= Judith Elizabeth Hall =

Welsh professor of anaesthetics, intensive care and pain medicine

Judith Elizabeth Hall FLSW is Professor of Anaesthetics, Intensive Care and Pain Medicine at Cardiff University. She leads the Phoenix Project, a Cardiff University partnership with the University of Namibia that seeks to reduce poverty, promote health and support sustainable environmental development.

== Career ==
Professor Hall is a consultant anaesthetist at Cardiff and Vale University Health Board, Director of MediWales, a life science network for Wales, and a council member for the Royal College of Anaesthetists.

Hall is the founder of the charity Mothers of Africa and through her charity work is contributing to the improvement of maternal mortality in sub-Saharan Africa.

In 2006 she developed the first medical simulation suite in Cardiff University's School of Medicine.

In 2011 Hall developed a device to prevent potentially fatal 'wrong-route' injections of drugs into wrong parts of the body, making use of colour-coded and shaped connectors that are designed to be used in only one area.

Her research degree was awarded by the University of Wales, College of Medicine.

=== Phoenix Project ===
Professor Hall leads Cardiff University's Phoenix Project in collaboration with the University of Namibia. This engagement project works with communities in Cardiff and beyond, particularly in Namibia, on projects in health, education and poverty reduction. It has 40 sub-projects, including doctor and nurse education, developing the software sector in Namibia, work around the value of culture and languages in young people, and enabling police and ambulance services to save lives in road traffic collisions.

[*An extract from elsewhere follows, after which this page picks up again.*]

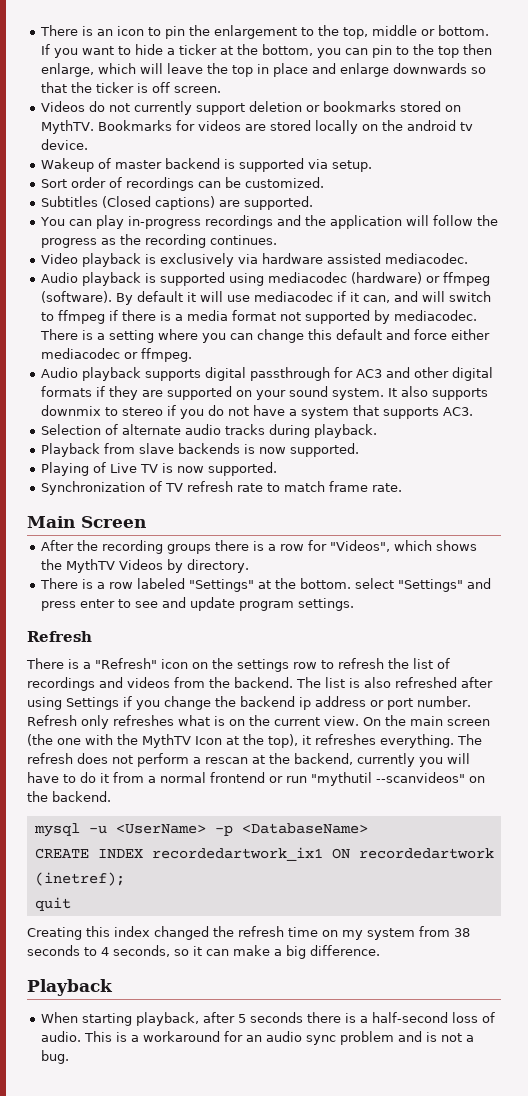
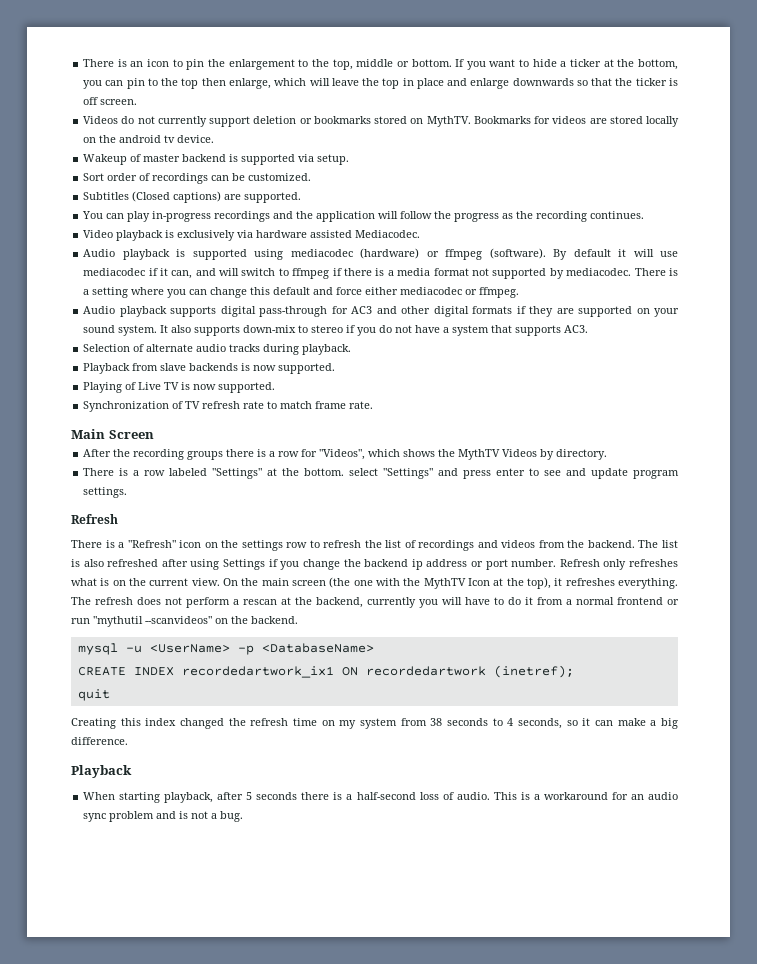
[384,253,468,264] mediacodec. -> [355,230,421,238] Mediacodec.
[249,367,330,381] passthrough -> [259,306,328,317] pass-through
[40,405,101,416] downmix -> [243,325,297,333] down-mix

In October 2018 Hall and Dr Brian Jenkins will deliver specialist nurse training in Namibia which is unavailable across much of southern Africa, including post-operative pain management, interpreting blood results, and monitoring the respiratory system. It is the first specialist nurse training outside midwifery in Namibia. Hall was personally asked to set up the specialist nurse training by Namibia's deputy minister of health and social services Hon Julieta Kavetuna.

== Honours and awards ==
Hall was a Welsh Woman of the Year 2008–9. In 2011 Hall was awarded the MediWales NHS Award for Innovation working with Industry, MediWales Industry Award for Innovation, Insider Wales Innovation Wales Award, and a Personal Recognition Award for Contribution to Patient Safety from the Welsh Government.

In 2013 Hall was awarded an OBE in the New Year Honours List, for services to academic anaesthesia and charitable services in Africa.

She is Project Lead on the Phoenix Project, which won International Collaboration of the Year in the Times Higher Education Awards in 2017. The project won a St David Award in 2018, which recognises exceptional achievements of people and groups in Wales. The award was presented by First Minister Carwyn Jones at the Senedd in Cardiff.

In July 2018 Hall was awarded an Honorary Fellowship by the University of Wales Trinity Saint David, at a graduation ceremony in Brangwyn Hall in Swansea, Wales.

In 2022, Hall was elected a Fellow of the Learned Society of Wales.